### Work required
Lay out the item lines below as a Markdown table with the columns Row and Line, covering everything from the line containing "phylum: Marchantiophyta" down to the line containing "genus: Corvus", both included. Leave out blank lines.
───── Information shown ─────
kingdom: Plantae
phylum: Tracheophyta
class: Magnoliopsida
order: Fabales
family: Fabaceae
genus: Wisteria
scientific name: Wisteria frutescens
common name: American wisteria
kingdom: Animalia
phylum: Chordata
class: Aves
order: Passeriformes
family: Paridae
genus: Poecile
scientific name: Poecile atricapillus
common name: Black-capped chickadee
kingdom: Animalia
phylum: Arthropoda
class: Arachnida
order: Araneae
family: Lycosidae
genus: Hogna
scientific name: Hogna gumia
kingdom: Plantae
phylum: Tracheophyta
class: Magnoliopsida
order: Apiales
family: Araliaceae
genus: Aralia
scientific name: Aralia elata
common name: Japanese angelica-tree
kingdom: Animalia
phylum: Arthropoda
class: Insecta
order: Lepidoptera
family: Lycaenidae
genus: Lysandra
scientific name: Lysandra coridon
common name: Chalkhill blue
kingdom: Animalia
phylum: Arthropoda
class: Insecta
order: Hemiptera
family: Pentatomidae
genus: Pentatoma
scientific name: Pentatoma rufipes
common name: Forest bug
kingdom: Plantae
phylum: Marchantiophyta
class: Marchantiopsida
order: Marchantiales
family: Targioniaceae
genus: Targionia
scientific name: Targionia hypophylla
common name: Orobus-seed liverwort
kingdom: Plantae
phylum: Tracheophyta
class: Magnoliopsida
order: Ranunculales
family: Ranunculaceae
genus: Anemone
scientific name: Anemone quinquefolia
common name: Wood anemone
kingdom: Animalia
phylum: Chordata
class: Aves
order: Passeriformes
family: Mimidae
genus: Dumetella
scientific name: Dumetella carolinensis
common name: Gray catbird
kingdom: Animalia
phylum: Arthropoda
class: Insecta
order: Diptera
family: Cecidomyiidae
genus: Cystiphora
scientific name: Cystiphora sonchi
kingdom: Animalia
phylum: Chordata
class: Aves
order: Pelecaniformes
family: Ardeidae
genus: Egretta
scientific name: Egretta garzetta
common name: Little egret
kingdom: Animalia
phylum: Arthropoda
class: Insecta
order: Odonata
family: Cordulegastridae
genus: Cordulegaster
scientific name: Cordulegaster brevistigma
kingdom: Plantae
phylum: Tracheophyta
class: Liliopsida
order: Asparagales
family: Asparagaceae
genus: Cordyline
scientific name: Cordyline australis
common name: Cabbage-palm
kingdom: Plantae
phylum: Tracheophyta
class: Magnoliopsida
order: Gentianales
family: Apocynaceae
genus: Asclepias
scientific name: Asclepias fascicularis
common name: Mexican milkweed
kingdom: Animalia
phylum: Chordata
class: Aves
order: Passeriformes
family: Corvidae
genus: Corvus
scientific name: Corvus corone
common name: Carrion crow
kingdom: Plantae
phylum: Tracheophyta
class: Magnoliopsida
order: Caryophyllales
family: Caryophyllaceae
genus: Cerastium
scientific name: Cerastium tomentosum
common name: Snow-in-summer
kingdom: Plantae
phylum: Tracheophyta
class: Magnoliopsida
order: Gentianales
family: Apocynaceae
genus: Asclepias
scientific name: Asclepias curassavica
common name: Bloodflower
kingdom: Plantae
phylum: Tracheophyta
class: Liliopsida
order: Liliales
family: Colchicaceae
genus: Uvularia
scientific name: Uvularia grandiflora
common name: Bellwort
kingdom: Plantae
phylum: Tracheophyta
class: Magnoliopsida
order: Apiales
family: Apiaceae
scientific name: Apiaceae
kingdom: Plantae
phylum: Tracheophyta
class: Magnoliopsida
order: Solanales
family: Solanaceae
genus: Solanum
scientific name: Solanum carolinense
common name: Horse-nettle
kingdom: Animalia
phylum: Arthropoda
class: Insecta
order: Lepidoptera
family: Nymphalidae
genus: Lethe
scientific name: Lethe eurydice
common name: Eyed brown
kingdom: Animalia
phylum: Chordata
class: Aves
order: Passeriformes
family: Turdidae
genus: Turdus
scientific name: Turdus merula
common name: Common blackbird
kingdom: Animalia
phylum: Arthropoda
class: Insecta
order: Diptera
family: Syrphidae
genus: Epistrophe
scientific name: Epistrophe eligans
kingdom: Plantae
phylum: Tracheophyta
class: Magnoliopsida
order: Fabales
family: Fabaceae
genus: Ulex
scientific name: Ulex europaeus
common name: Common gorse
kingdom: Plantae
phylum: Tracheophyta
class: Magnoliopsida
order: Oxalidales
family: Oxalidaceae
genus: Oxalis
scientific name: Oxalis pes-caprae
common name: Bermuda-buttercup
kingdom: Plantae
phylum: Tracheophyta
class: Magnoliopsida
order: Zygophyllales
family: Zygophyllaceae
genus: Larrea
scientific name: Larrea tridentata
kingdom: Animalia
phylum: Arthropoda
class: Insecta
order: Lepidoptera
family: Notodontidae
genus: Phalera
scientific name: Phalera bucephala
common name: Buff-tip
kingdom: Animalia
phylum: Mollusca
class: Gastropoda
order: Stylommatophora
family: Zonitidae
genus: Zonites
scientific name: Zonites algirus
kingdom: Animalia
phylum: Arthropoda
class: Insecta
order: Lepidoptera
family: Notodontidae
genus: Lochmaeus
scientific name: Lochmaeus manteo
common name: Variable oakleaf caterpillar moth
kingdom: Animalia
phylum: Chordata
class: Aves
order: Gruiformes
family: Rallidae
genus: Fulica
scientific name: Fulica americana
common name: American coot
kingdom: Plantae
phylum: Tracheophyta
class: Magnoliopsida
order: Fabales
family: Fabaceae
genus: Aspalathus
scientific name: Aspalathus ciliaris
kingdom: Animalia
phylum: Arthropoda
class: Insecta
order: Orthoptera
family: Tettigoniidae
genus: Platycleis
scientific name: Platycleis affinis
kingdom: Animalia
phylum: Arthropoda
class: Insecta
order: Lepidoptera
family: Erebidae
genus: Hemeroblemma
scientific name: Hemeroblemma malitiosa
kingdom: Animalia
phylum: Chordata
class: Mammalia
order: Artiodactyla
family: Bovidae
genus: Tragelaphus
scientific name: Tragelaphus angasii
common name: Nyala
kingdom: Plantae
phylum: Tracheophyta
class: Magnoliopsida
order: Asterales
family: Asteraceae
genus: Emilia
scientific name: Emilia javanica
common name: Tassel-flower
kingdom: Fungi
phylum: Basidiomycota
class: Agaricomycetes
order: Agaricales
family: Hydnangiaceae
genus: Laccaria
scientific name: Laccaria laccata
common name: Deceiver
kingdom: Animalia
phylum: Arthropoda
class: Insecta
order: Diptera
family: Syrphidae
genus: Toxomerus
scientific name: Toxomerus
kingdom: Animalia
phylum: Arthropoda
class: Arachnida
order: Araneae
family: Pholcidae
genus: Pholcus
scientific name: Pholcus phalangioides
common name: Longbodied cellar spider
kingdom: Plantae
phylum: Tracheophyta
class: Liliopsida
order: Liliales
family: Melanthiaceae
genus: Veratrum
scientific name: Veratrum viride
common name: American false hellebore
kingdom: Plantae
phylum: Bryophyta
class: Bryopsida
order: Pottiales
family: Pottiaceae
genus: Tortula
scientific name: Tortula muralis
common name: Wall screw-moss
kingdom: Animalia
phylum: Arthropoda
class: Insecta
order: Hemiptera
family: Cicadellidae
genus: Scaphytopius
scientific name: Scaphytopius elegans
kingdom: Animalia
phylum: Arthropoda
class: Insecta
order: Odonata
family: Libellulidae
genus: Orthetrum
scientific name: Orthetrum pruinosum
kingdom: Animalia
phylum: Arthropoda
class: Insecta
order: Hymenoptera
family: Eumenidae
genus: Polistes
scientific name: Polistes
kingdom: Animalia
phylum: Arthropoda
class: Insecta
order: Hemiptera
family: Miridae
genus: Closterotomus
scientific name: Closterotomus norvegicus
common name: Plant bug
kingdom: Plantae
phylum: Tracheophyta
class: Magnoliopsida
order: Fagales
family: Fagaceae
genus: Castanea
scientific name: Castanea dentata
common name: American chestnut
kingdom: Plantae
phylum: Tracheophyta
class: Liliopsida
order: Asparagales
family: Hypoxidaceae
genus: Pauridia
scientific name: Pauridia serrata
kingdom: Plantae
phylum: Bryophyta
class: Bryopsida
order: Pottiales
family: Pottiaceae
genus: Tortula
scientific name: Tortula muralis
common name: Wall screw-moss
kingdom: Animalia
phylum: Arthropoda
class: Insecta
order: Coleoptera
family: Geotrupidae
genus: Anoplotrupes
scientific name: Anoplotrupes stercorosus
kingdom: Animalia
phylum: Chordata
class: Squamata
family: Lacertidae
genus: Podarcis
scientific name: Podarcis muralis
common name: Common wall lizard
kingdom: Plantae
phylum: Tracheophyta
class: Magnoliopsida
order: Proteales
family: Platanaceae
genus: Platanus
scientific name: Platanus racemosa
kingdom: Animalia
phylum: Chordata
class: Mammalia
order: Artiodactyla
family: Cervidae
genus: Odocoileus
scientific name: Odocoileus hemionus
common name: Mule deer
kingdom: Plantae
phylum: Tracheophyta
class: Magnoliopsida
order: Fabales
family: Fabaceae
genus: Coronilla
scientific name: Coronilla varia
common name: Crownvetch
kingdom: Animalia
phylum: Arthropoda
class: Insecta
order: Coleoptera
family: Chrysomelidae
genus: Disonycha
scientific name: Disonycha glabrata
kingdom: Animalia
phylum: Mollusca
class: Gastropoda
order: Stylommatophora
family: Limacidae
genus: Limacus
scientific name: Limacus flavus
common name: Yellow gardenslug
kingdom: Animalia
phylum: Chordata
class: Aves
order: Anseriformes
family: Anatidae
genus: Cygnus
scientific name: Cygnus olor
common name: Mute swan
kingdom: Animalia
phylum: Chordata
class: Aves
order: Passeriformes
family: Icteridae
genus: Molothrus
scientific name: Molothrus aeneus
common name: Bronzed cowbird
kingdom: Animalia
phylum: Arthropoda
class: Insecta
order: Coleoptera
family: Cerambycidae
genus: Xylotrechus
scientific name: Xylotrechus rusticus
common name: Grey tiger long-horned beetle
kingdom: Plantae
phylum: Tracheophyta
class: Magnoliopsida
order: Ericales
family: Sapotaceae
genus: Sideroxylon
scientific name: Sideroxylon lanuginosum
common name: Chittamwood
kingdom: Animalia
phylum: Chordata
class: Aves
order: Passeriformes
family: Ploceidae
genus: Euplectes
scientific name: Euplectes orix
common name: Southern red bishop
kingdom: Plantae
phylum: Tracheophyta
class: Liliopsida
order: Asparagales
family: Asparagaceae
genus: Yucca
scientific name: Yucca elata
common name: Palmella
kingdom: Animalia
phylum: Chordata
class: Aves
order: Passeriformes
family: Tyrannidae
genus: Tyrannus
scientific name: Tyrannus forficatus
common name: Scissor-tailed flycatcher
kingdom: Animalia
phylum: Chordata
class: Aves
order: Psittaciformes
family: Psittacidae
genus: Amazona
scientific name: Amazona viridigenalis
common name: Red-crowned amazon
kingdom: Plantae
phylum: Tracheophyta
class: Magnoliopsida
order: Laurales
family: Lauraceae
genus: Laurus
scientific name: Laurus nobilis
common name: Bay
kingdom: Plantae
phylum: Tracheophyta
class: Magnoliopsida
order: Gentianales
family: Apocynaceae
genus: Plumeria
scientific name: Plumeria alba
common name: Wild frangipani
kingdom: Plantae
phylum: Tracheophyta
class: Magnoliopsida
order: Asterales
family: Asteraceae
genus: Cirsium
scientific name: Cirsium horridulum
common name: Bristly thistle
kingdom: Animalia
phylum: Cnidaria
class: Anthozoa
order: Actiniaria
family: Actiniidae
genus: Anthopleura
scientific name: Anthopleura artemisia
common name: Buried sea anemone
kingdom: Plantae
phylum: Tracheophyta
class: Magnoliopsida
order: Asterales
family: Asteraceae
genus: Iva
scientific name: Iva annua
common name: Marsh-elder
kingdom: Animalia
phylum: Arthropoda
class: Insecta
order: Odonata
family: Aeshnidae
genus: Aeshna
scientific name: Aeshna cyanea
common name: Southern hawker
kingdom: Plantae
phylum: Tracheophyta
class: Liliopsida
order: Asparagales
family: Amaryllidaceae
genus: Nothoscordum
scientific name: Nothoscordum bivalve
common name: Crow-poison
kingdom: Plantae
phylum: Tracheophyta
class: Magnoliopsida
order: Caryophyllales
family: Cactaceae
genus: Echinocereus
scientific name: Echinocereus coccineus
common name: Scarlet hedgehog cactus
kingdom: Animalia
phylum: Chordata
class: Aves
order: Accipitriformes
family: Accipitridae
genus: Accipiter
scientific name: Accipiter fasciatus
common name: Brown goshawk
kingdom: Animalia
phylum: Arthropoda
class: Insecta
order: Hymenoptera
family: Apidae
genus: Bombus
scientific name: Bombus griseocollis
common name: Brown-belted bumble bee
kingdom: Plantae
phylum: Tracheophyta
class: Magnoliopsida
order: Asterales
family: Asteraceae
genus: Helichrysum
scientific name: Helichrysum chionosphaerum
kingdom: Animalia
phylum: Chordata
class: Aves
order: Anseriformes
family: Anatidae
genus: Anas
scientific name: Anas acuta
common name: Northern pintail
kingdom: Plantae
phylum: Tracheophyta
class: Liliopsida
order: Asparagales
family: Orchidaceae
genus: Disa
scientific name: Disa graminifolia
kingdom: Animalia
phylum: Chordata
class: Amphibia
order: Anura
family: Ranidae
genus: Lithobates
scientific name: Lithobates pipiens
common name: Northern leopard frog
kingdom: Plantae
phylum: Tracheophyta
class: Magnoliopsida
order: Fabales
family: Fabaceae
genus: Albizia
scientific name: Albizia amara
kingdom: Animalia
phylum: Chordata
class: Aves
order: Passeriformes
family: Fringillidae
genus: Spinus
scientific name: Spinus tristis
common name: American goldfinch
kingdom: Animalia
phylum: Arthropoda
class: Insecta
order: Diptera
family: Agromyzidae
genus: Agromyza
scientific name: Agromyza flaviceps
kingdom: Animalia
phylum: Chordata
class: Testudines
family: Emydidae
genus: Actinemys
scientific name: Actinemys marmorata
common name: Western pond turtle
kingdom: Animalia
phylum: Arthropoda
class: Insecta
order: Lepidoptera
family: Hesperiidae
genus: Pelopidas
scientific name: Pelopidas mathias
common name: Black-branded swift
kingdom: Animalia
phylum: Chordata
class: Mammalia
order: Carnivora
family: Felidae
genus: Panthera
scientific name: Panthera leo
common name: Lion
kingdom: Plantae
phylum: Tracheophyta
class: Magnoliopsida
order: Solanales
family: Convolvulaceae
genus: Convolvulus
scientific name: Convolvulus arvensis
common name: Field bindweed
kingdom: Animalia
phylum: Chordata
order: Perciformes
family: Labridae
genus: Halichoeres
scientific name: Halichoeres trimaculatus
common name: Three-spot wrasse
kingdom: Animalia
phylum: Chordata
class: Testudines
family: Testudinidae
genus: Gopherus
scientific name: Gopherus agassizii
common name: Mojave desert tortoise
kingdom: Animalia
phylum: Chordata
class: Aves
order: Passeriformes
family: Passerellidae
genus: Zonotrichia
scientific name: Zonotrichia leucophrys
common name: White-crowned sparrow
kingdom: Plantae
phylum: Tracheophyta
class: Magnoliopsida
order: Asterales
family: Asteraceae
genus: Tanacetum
─────
### Response
| Row | Line |
|---|---|
| 1 | phylum: Marchantiophyta |
| 2 | class: Marchantiopsida |
| 3 | order: Marchantiales |
| 4 | family: Targioniaceae |
| 5 | genus: Targionia |
| 6 | scientific name: Targionia hypophylla |
| 7 | common name: Orobus-seed liverwort |
| 8 | kingdom: Plantae |
| 9 | phylum: Tracheophyta |
| 10 | class: Magnoliopsida |
| 11 | order: Ranunculales |
| 12 | family: Ranunculaceae |
| 13 | genus: Anemone |
| 14 | scientific name: Anemone quinquefolia |
| 15 | common name: Wood anemone |
| 16 | kingdom: Animalia |
| 17 | phylum: Chordata |
| 18 | class: Aves |
| 19 | order: Passeriformes |
| 20 | family: Mimidae |
| 21 | genus: Dumetella |
| 22 | scientific name: Dumetella carolinensis |
| 23 | common name: Gray catbird |
| 24 | kingdom: Animalia |
| 25 | phylum: Arthropoda |
| 26 | class: Insecta |
| 27 | order: Diptera |
| 28 | family: Cecidomyiidae |
| 29 | genus: Cystiphora |
| 30 | scientific name: Cystiphora sonchi |
| 31 | kingdom: Animalia |
| 32 | phylum: Chordata |
| 33 | class: Aves |
| 34 | order: Pelecaniformes |
| 35 | family: Ardeidae |
| 36 | genus: Egretta |
| 37 | scientific name: Egretta garzetta |
| 38 | common name: Little egret |
| 39 | kingdom: Animalia |
| 40 | phylum: Arthropoda |
| 41 | class: Insecta |
| 42 | order: Odonata |
| 43 | family: Cordulegastridae |
| 44 | genus: Cordulegaster |
| 45 | scientific name: Cordulegaster brevistigma |
| 46 | kingdom: Plantae |
| 47 | phylum: Tracheophyta |
| 48 | class: Liliopsida |
| 49 | order: Asparagales |
| 50 | family: Asparagaceae |
| 51 | genus: Cordyline |
| 52 | scientific name: Cordyline australis |
| 53 | common name: Cabbage-palm |
| 54 | kingdom: Plantae |
| 55 | phylum: Tracheophyta |
| 56 | class: Magnoliopsida |
| 57 | order: Gentianales |
| 58 | family: Apocynaceae |
| 59 | genus: Asclepias |
| 60 | scientific name: Asclepias fascicularis |
| 61 | common name: Mexican milkweed |
| 62 | kingdom: Animalia |
| 63 | phylum: Chordata |
| 64 | class: Aves |
| 65 | order: Passeriformes |
| 66 | family: Corvidae |
| 67 | genus: Corvus |